Print every line of the rows below verbatim, from the first through the last, without alteration or omission.
## BEGIN Material for this task
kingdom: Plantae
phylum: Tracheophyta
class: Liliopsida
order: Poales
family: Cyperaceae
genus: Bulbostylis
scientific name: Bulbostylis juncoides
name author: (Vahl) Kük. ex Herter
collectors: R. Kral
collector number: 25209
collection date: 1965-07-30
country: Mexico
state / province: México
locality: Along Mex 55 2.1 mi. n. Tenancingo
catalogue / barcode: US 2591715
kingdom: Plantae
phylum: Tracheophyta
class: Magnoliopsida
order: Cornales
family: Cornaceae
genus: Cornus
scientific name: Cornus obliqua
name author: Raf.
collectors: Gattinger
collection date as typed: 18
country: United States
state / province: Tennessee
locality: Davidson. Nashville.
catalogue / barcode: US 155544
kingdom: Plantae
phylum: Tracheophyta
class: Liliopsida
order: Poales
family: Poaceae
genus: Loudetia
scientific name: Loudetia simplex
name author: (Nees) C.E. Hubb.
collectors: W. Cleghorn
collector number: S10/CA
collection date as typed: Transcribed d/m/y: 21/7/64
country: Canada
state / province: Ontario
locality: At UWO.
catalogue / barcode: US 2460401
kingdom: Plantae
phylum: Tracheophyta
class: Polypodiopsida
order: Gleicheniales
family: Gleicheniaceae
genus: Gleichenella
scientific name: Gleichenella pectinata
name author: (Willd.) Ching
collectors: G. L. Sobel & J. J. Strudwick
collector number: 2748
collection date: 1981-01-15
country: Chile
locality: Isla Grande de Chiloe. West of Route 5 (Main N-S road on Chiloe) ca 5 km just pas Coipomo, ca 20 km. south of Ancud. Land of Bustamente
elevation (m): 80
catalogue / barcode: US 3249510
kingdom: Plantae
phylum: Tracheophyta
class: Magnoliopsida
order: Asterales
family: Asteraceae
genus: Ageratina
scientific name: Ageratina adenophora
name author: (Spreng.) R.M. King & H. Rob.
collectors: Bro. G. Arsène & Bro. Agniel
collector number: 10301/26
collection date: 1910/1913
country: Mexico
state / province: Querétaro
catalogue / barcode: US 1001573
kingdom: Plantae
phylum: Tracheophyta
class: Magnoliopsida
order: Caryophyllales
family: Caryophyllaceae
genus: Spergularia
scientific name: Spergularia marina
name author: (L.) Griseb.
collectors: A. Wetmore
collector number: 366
## END Material for this task
Correct result:
kingdom: Plantae
phylum: Tracheophyta
class: Liliopsida
order: Poales
family: Cyperaceae
genus: Bulbostylis
scientific name: Bulbostylis juncoides
name author: (Vahl) Kük. ex Herter
collectors: R. Kral
collector number: 25209
collection date: 1965-07-30
country: Mexico
state / province: México
locality: Along Mex 55 2.1 mi. n. Tenancingo
catalogue / barcode: US 2591715
kingdom: Plantae
phylum: Tracheophyta
class: Magnoliopsida
order: Cornales
family: Cornaceae
genus: Cornus
scientific name: Cornus obliqua
name author: Raf.
collectors: Gattinger
collection date as typed: 18
country: United States
state / province: Tennessee
locality: Davidson. Nashville.
catalogue / barcode: US 155544
kingdom: Plantae
phylum: Tracheophyta
class: Liliopsida
order: Poales
family: Poaceae
genus: Loudetia
scientific name: Loudetia simplex
name author: (Nees) C.E. Hubb.
collectors: W. Cleghorn
collector number: S10/CA
collection date as typed: Transcribed d/m/y: 21/7/64
country: Canada
state / province: Ontario
locality: At UWO.
catalogue / barcode: US 2460401
kingdom: Plantae
phylum: Tracheophyta
class: Polypodiopsida
order: Gleicheniales
family: Gleicheniaceae
genus: Gleichenella
scientific name: Gleichenella pectinata
name author: (Willd.) Ching
collectors: G. L. Sobel & J. J. Strudwick
collector number: 2748
collection date: 1981-01-15
country: Chile
locality: Isla Grande de Chiloe. West of Route 5 (Main N-S road on Chiloe) ca 5 km just pas Coipomo, ca 20 km. south of Ancud. Land of Bustamente
elevation (m): 80
catalogue / barcode: US 3249510
kingdom: Plantae
phylum: Tracheophyta
class: Magnoliopsida
order: Asterales
family: Asteraceae
genus: Ageratina
scientific name: Ageratina adenophora
name author: (Spreng.) R.M. King & H. Rob.
collectors: Bro. G. Arsène & Bro. Agniel
collector number: 10301/26
collection date: 1910/1913
country: Mexico
state / province: Querétaro
catalogue / barcode: US 1001573
kingdom: Plantae
phylum: Tracheophyta
class: Magnoliopsida
order: Caryophyllales
family: Caryophyllaceae
genus: Spergularia
scientific name: Spergularia marina
name author: (L.) Griseb.
collectors: A. Wetmore
collector number: 366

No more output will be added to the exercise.